If the points still have meat on the contact faces, dress and polish them for another go. New old stock points contact surfaces occasionally need to be polished and aligned.
Note the four screws in the front and the witness marks below the stud bolt. The screws are size 12-28 and not easy to find, To get this critter apart, remove the screws, note the
relative position of the witness mark on the catch plate, and slide the rotor and impulse assembly out. If it does not come peacefully, give the magnetic rotor shaft a push
or smack with a non marring hammer. This is a good time to clean out the inside of the housing and wash the impulse assembly. I routinely replace the ball bearing. They are
often rusted or full of 60 year old petrified grease and inexpensive.
Things look a might narly in there. Good time to polish the breaker cam surfaces with crocus cloth and get any rust off the magnetic rotor and stationary pole shoes. Always keep the magnetic rotor away from any metal chips or filings. They are a pain to get off and will cause rubbing in the housing. Masking or duct tape can be used to get them off.

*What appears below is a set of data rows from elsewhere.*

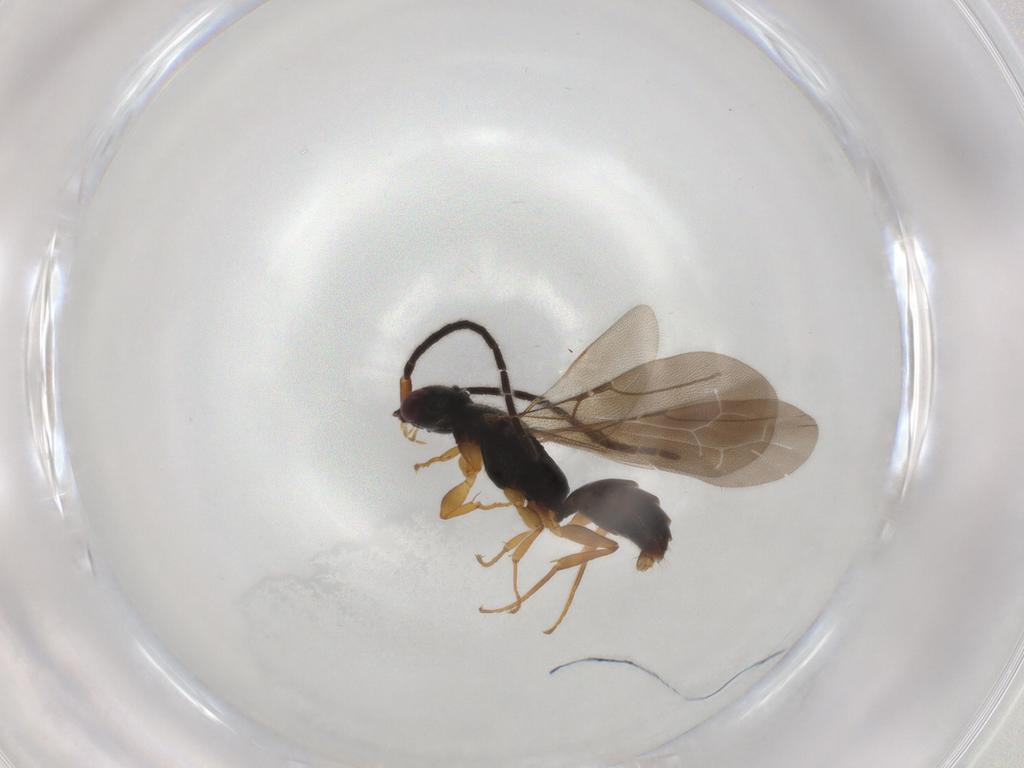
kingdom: Animalia
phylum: Arthropoda
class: Insecta
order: Hymenoptera
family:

Gently hold the end of the shaft in a vise to service the impulse components and bearing. Loosen the nut and slowly unwind the impulse spring and pull up the drive cup.The
Wico service manual describes how to do this.
The XH and XHD are modern serviceable magnetos and widely used. Parts are readily available and reasonably priced. They are fairly straightforeward to service and rebuild well.
When replacing the bearing(5517) and removing the lockring(5516), move the end lockring in the bearing cage with the end of a punch such that the end of the lockring is near the notch where it can be pried out. If not, it will often break when attempting to pry it out. When servicing the magneto and not replacing the bushing (5610) set the magneto on a box or vise so the rotor shaft is vertical and let some crankcase oil soak into the powder metal bushing carefull not to get it near the points and dab some grease on the cam lobes about the size of a matchhead.
This is helpful to get it all back together. Wash everything out and smear a small amount of grease inside the drive cup where the spring lives. Be sure the pawls swing freely and do not let any grease get on them as it may cause them to hang up and not engage. It is sometimes helpful when reassembling the drive cup and spring to place the two notched washers smeared with some grease in the center of the spring in the cup, then slide them onto the shaft rotating the cup in the direction of rotation winding up the spring till the cup clears the stop ears on the hub then slide the rest of the way onto the shaft. If it does not slide easy, give it a bump with a plastic hammer, then install the impulse nut.